## DATA RECORDS
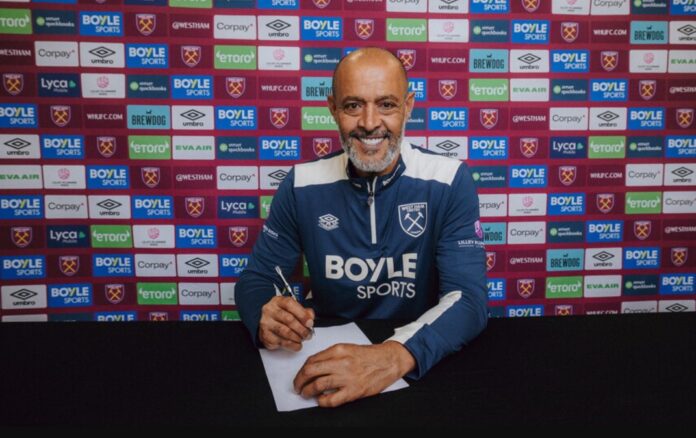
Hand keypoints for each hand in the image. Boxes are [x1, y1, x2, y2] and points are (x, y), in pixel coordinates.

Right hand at [259, 296, 314, 351]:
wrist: (269, 322)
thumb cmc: (284, 315)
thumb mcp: (294, 309)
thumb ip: (305, 312)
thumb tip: (310, 320)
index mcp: (278, 301)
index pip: (290, 304)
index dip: (302, 314)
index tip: (310, 323)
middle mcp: (270, 310)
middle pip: (288, 319)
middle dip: (302, 329)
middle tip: (308, 334)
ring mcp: (266, 323)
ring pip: (285, 332)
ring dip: (297, 338)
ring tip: (302, 339)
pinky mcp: (265, 335)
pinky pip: (280, 342)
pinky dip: (291, 345)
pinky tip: (296, 344)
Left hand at [293, 341, 415, 407]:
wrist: (389, 361)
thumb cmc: (369, 355)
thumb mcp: (348, 348)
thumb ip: (331, 356)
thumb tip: (314, 367)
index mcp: (338, 350)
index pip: (312, 360)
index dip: (302, 370)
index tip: (300, 375)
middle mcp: (341, 362)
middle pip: (310, 371)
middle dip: (299, 380)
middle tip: (298, 386)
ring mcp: (347, 377)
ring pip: (318, 385)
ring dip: (307, 391)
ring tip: (305, 394)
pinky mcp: (354, 391)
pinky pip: (331, 399)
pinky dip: (322, 401)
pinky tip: (321, 400)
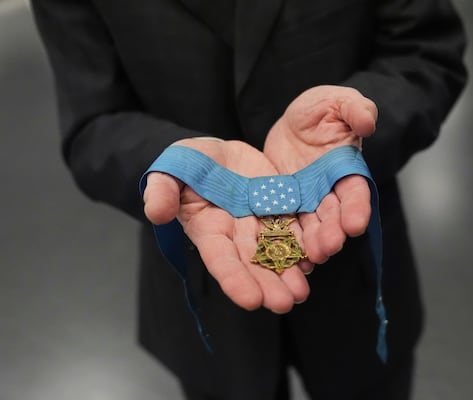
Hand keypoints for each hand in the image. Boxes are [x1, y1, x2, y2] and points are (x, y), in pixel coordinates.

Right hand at [143, 138, 311, 312]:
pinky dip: (304, 244)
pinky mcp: (280, 207)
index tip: (250, 300)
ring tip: (301, 292)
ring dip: (289, 272)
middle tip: (284, 303)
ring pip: (276, 251)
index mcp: (208, 229)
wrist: (216, 153)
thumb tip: (156, 213)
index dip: (234, 279)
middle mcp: (236, 233)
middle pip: (252, 263)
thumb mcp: (169, 172)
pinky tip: (315, 259)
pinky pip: (294, 227)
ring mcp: (260, 222)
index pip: (220, 258)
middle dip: (267, 283)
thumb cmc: (187, 164)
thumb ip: (162, 191)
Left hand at [264, 85, 377, 263]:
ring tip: (311, 257)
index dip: (357, 208)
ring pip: (312, 225)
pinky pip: (287, 224)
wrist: (293, 121)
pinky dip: (289, 240)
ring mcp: (308, 200)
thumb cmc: (320, 109)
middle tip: (329, 248)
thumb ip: (355, 109)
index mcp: (348, 168)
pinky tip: (287, 255)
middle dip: (333, 232)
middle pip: (334, 215)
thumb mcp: (337, 101)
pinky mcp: (286, 204)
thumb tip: (368, 121)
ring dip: (313, 243)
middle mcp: (330, 190)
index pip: (356, 191)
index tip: (356, 224)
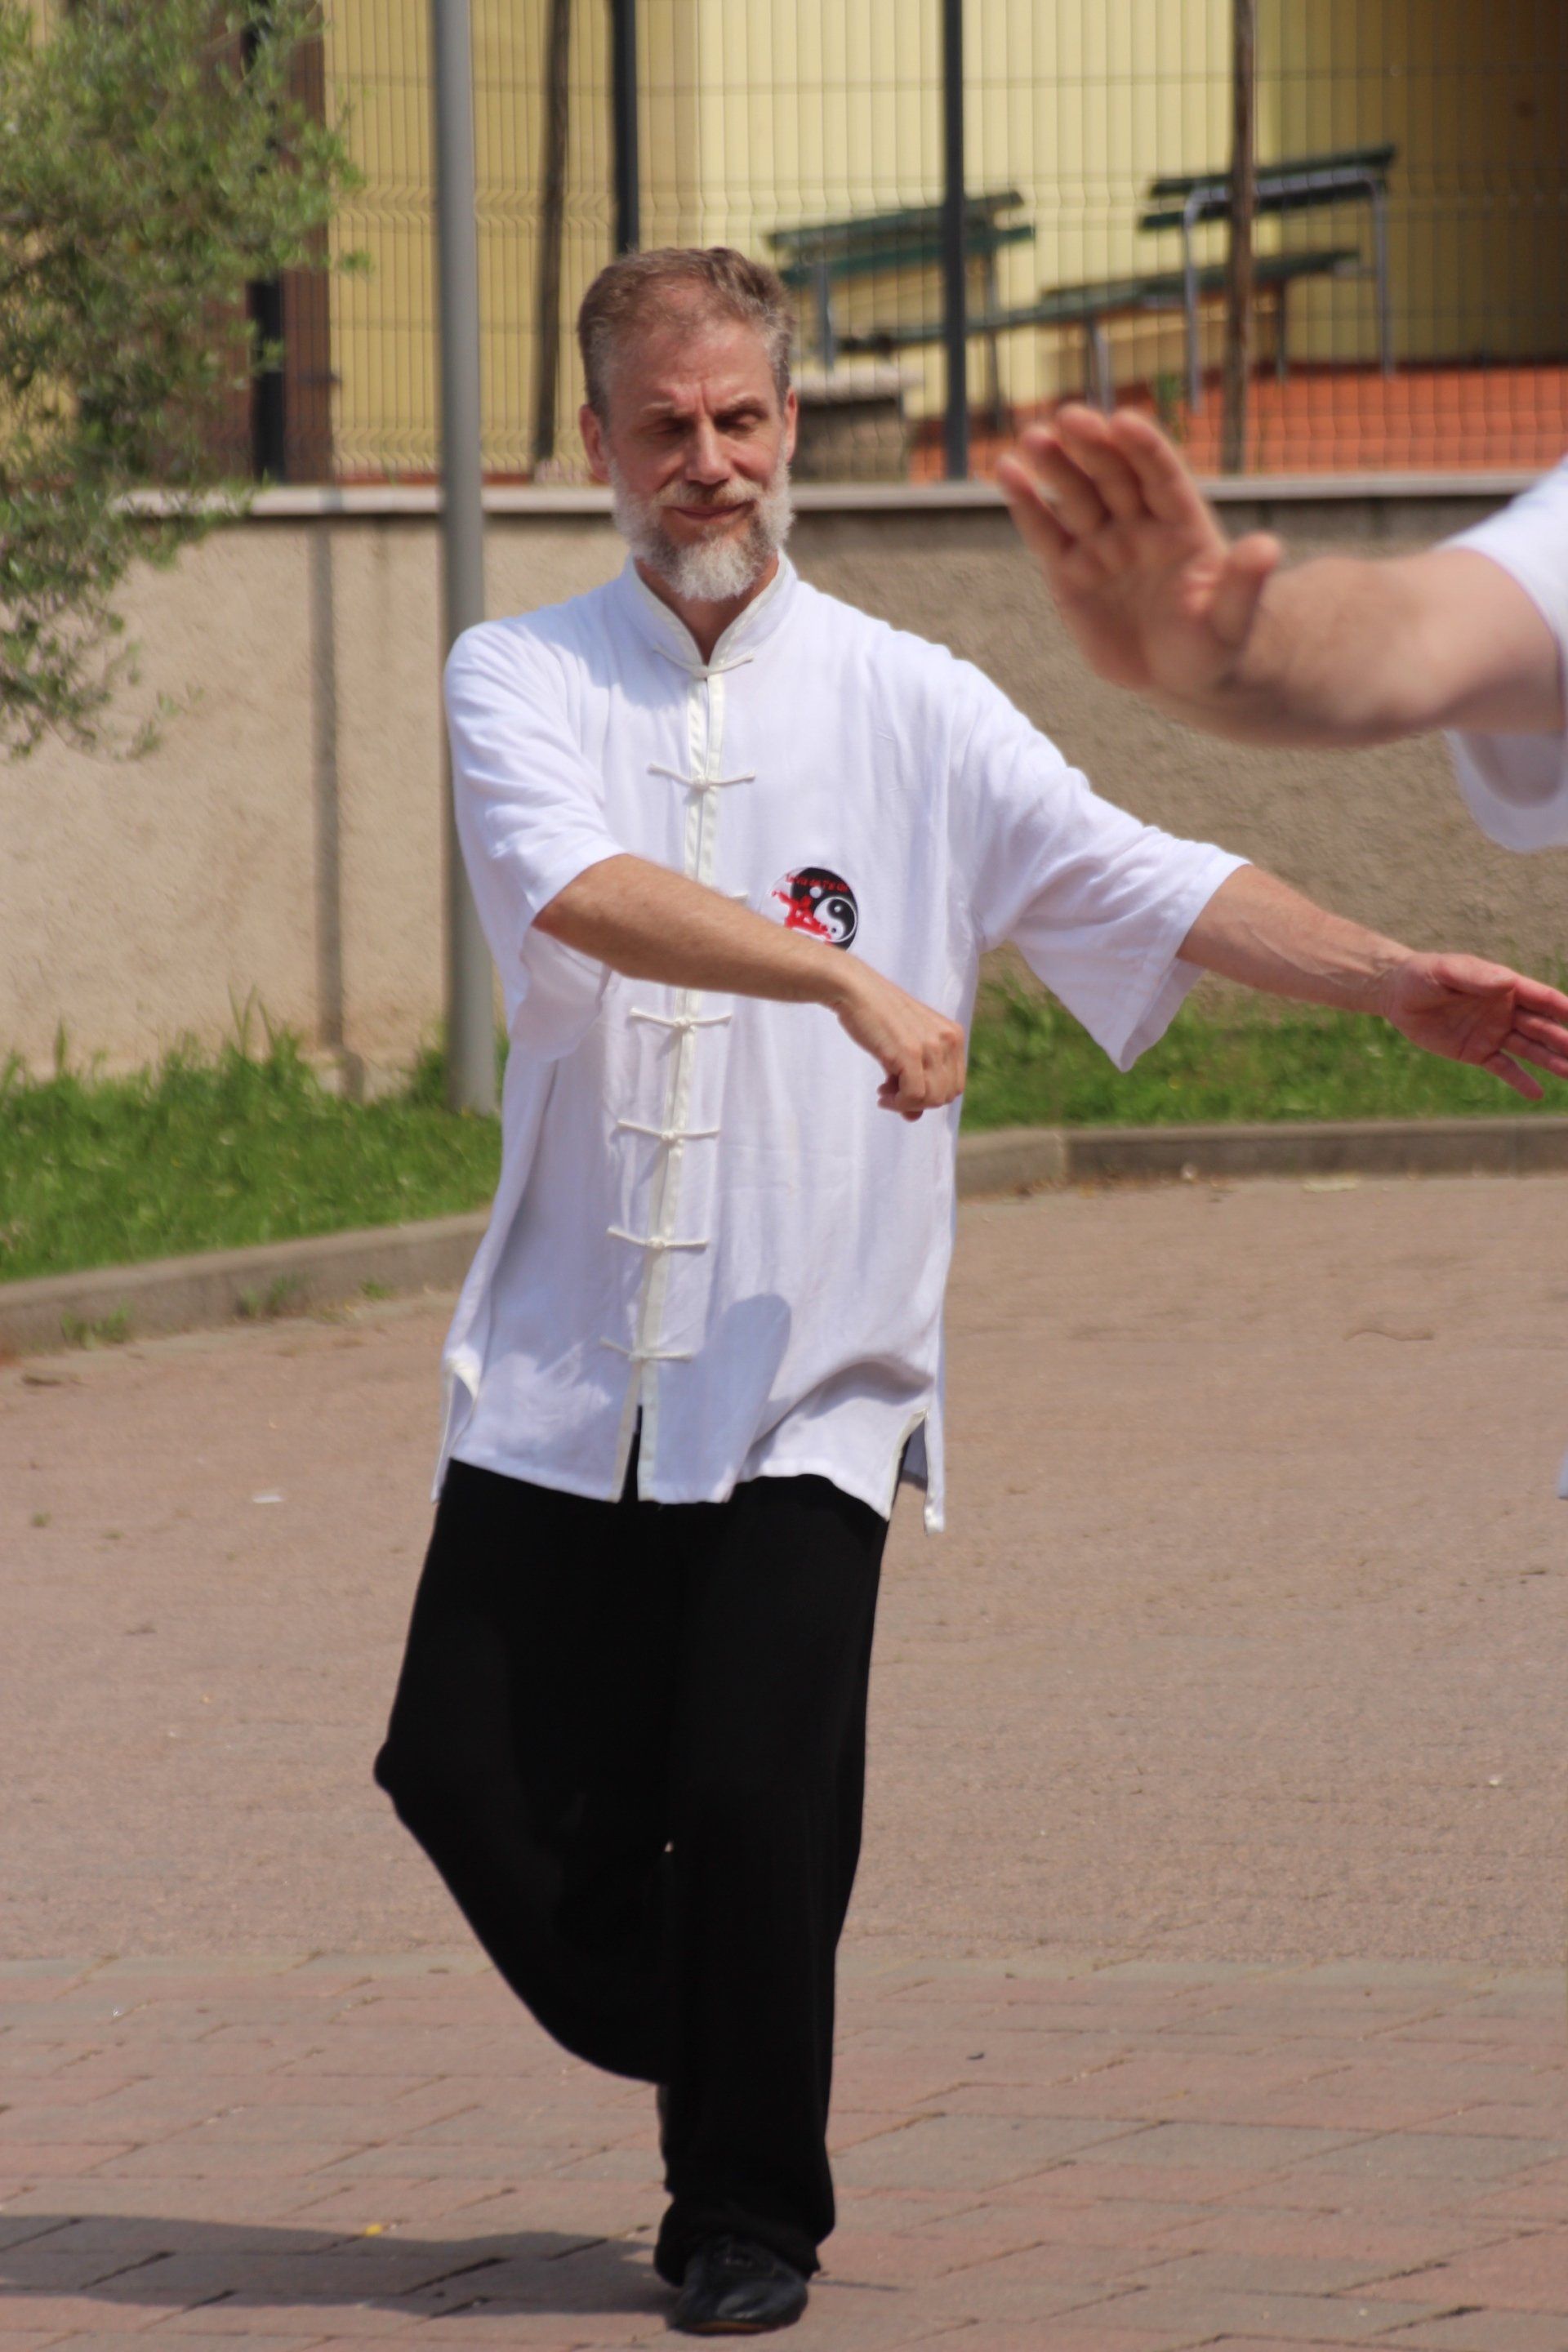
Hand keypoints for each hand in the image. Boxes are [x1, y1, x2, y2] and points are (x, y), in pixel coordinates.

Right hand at [832, 962, 966, 1119]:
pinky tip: (882, 1095)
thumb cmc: (877, 1017)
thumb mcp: (905, 1047)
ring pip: (932, 1099)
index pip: (955, 1085)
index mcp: (953, 1035)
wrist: (856, 990)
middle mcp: (948, 1040)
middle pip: (946, 1095)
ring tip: (885, 1093)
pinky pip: (914, 1096)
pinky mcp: (910, 1052)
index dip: (931, 1095)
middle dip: (920, 1102)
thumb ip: (915, 1079)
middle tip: (892, 1093)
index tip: (905, 1090)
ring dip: (907, 1104)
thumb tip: (914, 1117)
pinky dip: (898, 1103)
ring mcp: (931, 1046)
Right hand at [998, 404, 1281, 708]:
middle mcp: (1139, 523)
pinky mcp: (1068, 572)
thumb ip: (1245, 584)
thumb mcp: (1233, 620)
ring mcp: (1102, 544)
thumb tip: (1268, 548)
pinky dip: (1026, 504)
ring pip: (1075, 496)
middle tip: (1069, 417)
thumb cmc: (1213, 643)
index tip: (1124, 420)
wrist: (1178, 676)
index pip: (1162, 477)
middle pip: (1114, 476)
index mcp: (1183, 524)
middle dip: (1092, 446)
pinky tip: (1007, 472)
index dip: (1145, 449)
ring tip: (1032, 438)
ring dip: (1054, 465)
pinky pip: (1045, 533)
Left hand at [1377, 955, 1567, 1099]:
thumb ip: (1475, 978)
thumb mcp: (1446, 971)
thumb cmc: (1424, 975)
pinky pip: (1503, 1068)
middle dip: (1563, 1039)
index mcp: (1504, 987)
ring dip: (1551, 1061)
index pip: (1541, 998)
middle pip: (1542, 1027)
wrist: (1398, 995)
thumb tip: (1508, 982)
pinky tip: (1537, 1094)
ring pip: (1529, 1049)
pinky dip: (1520, 1081)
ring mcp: (1493, 1033)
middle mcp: (1505, 1011)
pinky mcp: (1477, 1052)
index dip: (1563, 1007)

## WHAT TO WORK ON
Please return all of the entries word for word, excluding the pictures.

## TASK RESPONSE
Hand keypoints for each hand in the image. Boxes are [x1, y1, x2, y2] and points are (x, y), in pixel coordinates.

Right hand at [259, 296, 314, 351]:
wrist: (269, 322)
thumb cmc: (284, 315)
thumb mcp: (294, 309)
thumb ip: (305, 312)
thumb tip: (310, 320)
index mcp: (278, 301)
index pip: (290, 304)
index dip: (302, 314)
index tip: (310, 323)
middle mcp: (270, 310)
middle pip: (288, 319)
middle dip: (302, 329)
middle tip: (308, 334)
ring mcp: (266, 323)
ring pip: (285, 332)
ring dip: (297, 338)
ring tip: (302, 339)
pinky mcp: (265, 335)
pinky pip: (280, 342)
pinky dip: (291, 345)
pinky tip: (296, 344)
Left hand at [293, 341, 415, 407]:
wrist: (389, 361)
thumb cmc: (369, 355)
thumb mcp: (348, 348)
thumb ip: (331, 356)
thumb tip: (314, 367)
index mcp: (338, 350)
index pip: (312, 360)
index dip: (302, 370)
index tip: (300, 375)
middle mcp: (341, 362)
middle pip: (310, 371)
middle dip: (299, 380)
middle tip: (298, 386)
ring mcp: (347, 377)
ring pip: (318, 385)
ring dip: (307, 391)
ring tip: (305, 394)
pinky mcp: (354, 391)
pinky pip: (331, 399)
pinky dip: (322, 401)
pinky tip: (321, 400)
Hand keypoints for each hand in the image. Boxes are [x1, y1, x2, y2] and points are (x, y), in pixel coordinates.

Right hand at [143, 138, 311, 312]:
pinky dip: (304, 244)
pinky mcp: (280, 207)
index tip: (250, 300)
ring tip: (301, 292)
ring dip: (289, 272)
middle tip: (284, 303)
ring pip: (276, 251)
index mcp: (208, 229)
wrist: (216, 153)
thumb tip: (156, 213)
index dip: (234, 279)
middle mcp: (236, 233)
middle pip: (252, 263)
thumb mcp: (169, 172)
pinky tip: (315, 259)
pinky pip: (294, 227)
ring mcp: (260, 222)
index pip: (220, 258)
middle dip: (267, 283)
thumb cmc: (187, 164)
thumb ip: (162, 191)
Left hand at [264, 85, 377, 263]:
ring tip: (311, 257)
index dip: (357, 208)
ring pip: (312, 225)
pinky pip: (287, 224)
wrist: (293, 121)
pinky dip: (289, 240)
ring mcp: (308, 200)
thumb cmc: (320, 109)
middle tip: (329, 248)
thumb ip: (355, 109)
index mcp: (348, 168)
pinky tip: (287, 255)
middle dip: (333, 232)
middle pip: (334, 215)
thumb mcp: (337, 101)
pinky mcp: (286, 204)
thumb tip: (368, 121)
ring dip: (313, 243)
middle mcp: (330, 190)
index pip: (356, 191)
index tip: (356, 224)
Hand keypoints for each hand in the image. Boxes are [x1, y1, x2, y2] and points are (x, y), in pixel coordinates.

Right hand at [832, 962, 966, 1119]:
pinky tip: (882, 1095)
thumb cmc: (877, 1017)
thumb mcp: (905, 1047)
ring pip: (932, 1099)
index pip: (955, 1085)
index mcp: (953, 1035)
wrist: (856, 990)
middle mcp: (948, 1040)
middle pip: (946, 1095)
ring tip: (885, 1093)
pinky pip: (914, 1096)
pinky mcp: (910, 1052)
index dip: (931, 1095)
middle dip: (920, 1102)
thumb ip: (915, 1079)
middle tip: (892, 1093)
index tip: (905, 1090)
ring dip: (907, 1104)
thumb tip: (914, 1117)
pinky dip: (898, 1103)
ring mcp: (931, 1046)
Right hand at [998, 404, 1281, 708]:
middle mcp: (1139, 523)
pinky mcp: (1068, 572)
thumb ip: (1245, 584)
thumb mcp: (1233, 620)
ring mcp: (1102, 544)
thumb tip: (1268, 548)
pinky dip: (1026, 504)
ring pip: (1075, 496)
middle tip: (1069, 417)
thumb cmc: (1213, 643)
index tip: (1124, 420)
wrist: (1178, 676)
index pip: (1162, 477)
middle pip: (1114, 476)
index mcp: (1183, 524)
middle dip: (1092, 446)
pinky tip: (1007, 472)
index dip: (1145, 449)
ring tip: (1032, 438)
ring dip: (1054, 465)
pinky pip: (1045, 533)
Left hand at [1377, 955, 1567, 1099]:
thumb ip: (1475, 978)
thumb mcp: (1446, 971)
thumb cmc: (1424, 975)
pinky pip: (1503, 1068)
middle dip: (1563, 1039)
index mcp: (1504, 987)
ring dip: (1551, 1061)
index pip: (1541, 998)
middle pip: (1542, 1027)
wrist: (1398, 995)
thumb tip: (1508, 982)
pinky tip: (1537, 1094)
ring pip: (1529, 1049)
pinky dip: (1520, 1081)
ring mcp: (1493, 1033)
middle mcp: (1505, 1011)
pinky mcp: (1477, 1052)
index dip: (1563, 1007)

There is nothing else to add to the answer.